Extract provided:
Start of Block
Thankfully, he calmed down for Thursday's FlashForward season/unintentional series finale, "Future Shock." Everyone saw their flashforward come true, minus Demetri (who's alive) and Zoey (who was absent this episode). Here's the quick and dirty of what happened:

- Thanks to Gabriel's mucking around with his Mosiac board, Mark Benford determines that it's a code for when the second blackout will occur: April 29, 10:14 PM. Unfortunately, Mark Benford has mere minutes to tell the world of the impending blackout (which is caused by Simon fiddling with a Large Hadron Collider-esque device in the NLAP facility) because a group of mysterious paramilitary troops in clown masks show up to kill him. Mark Benford kills all the troops and is trapped in the Los Angeles FBI building as the mercenaries' bombs explode.


- Keiko and Bryce meet in the sushi restaurant after Mrs. Keiko wigs out on airport security. Where did Keiko and Bryce's sexual chemistry come from? Who knows? It's like "Johnny B. Goode" from Back to the Future. This scene is actually kind of cute, in a mid-90s, Sandra Bullock rom-com kind of way.


- Nicole's car veers off the road and she almost drowns. Some nerd named Ed rescues her. Ed is the secret Bryce to Nicole's Keiko. Hooray.

- Aaron sees Tracy survive in Afghanistan thanks to Hollywood magic.

- After helping Demetri and Simon break into NLAP, Janis faints, goes to a hospital, and is carted off by Simon's femme fatale dalliance – Lita, who is wearing a QED ring – during the second blackout.


- Lloyd and Olivia make out. Sucks to be you, Mark Benford.

"Hey, I heard that," mewled Mark Benford.

"Apologies, I forgot you were in the room. Sometimes I speak as I type. It's a copy-editing thing." (Truth is, I was just being catty.)


"You're not embellishing this review enough, what about my John McClane-style gunplay? What about the scene where Wedeck ambushed that guy in the toilet? What about all of the images that flashed across the screen when the second blackout hit?"

"Well Mark Benford, the scenes in which you took down a whole cadre of paramilitary troops was fine and all, but weren't you drunk last episode? Wedeck's takedown of that guy was cool; I'll give you that. As for the flashforwards at the end, they were too vague to be intriguing. We got a letter dated Monday, March 14, 2011; a radiology chart for someone named F. Walsh; a black baby being baptized (Demetri and Zoey's kid?); a sign that says "HAPPY NEW YEAR 2015; and a grown-up Charlie Benford saying "They found him!" — I assume she's referring to you. We have no idea what this means (and never will), so it's hard to get excited about these things. Sorry, dude."
End of Block
Supplied data:
Start of Block
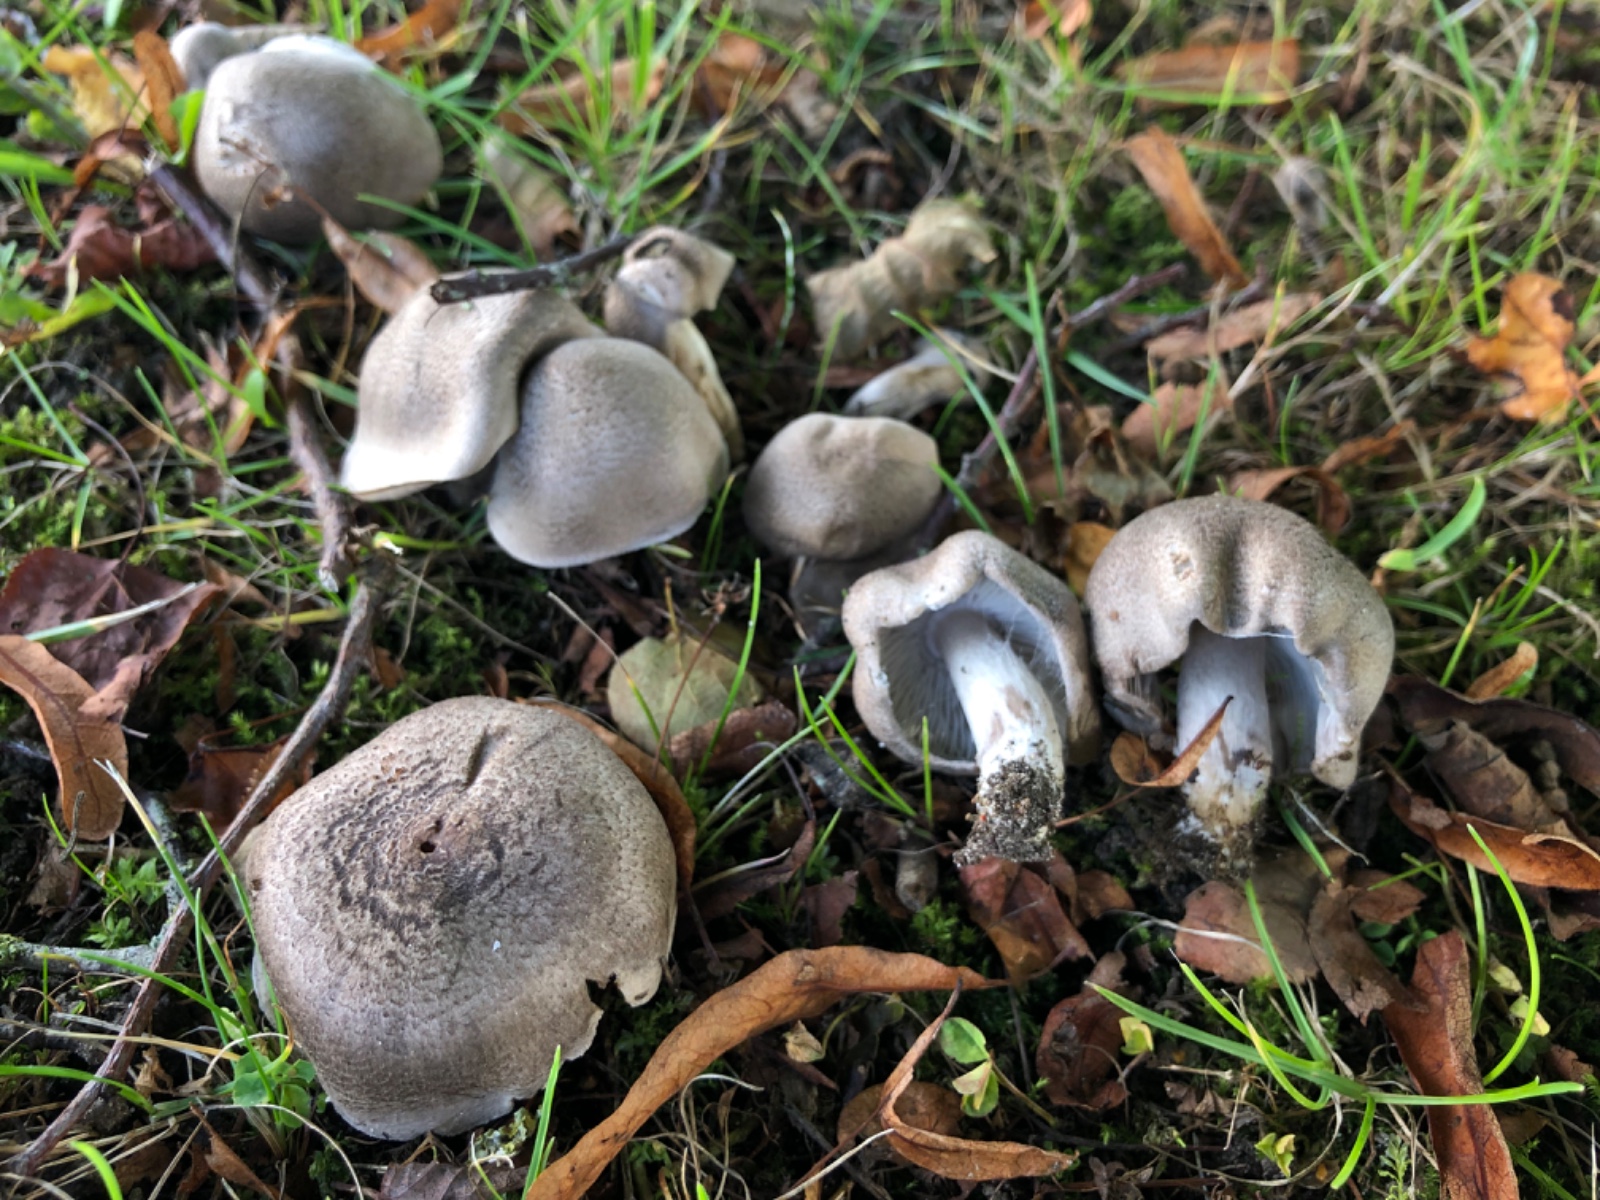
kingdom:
End of Block
Task:
Copy the review from "- Nicole's car" up to and including "the second blackout.", swapping "Afghanistan" for "Iraq".

Output of the task:
- Nicole's car veers off the road and she almost drowns. Some nerd named Ed rescues her. Ed is the secret Bryce to Nicole's Keiko. Hooray.

- Aaron sees Tracy survive in Iraq thanks to Hollywood magic.

- After helping Demetri and Simon break into NLAP, Janis faints, goes to a hospital, and is carted off by Simon's femme fatale dalliance – Lita, who is wearing a QED ring – during the second blackout.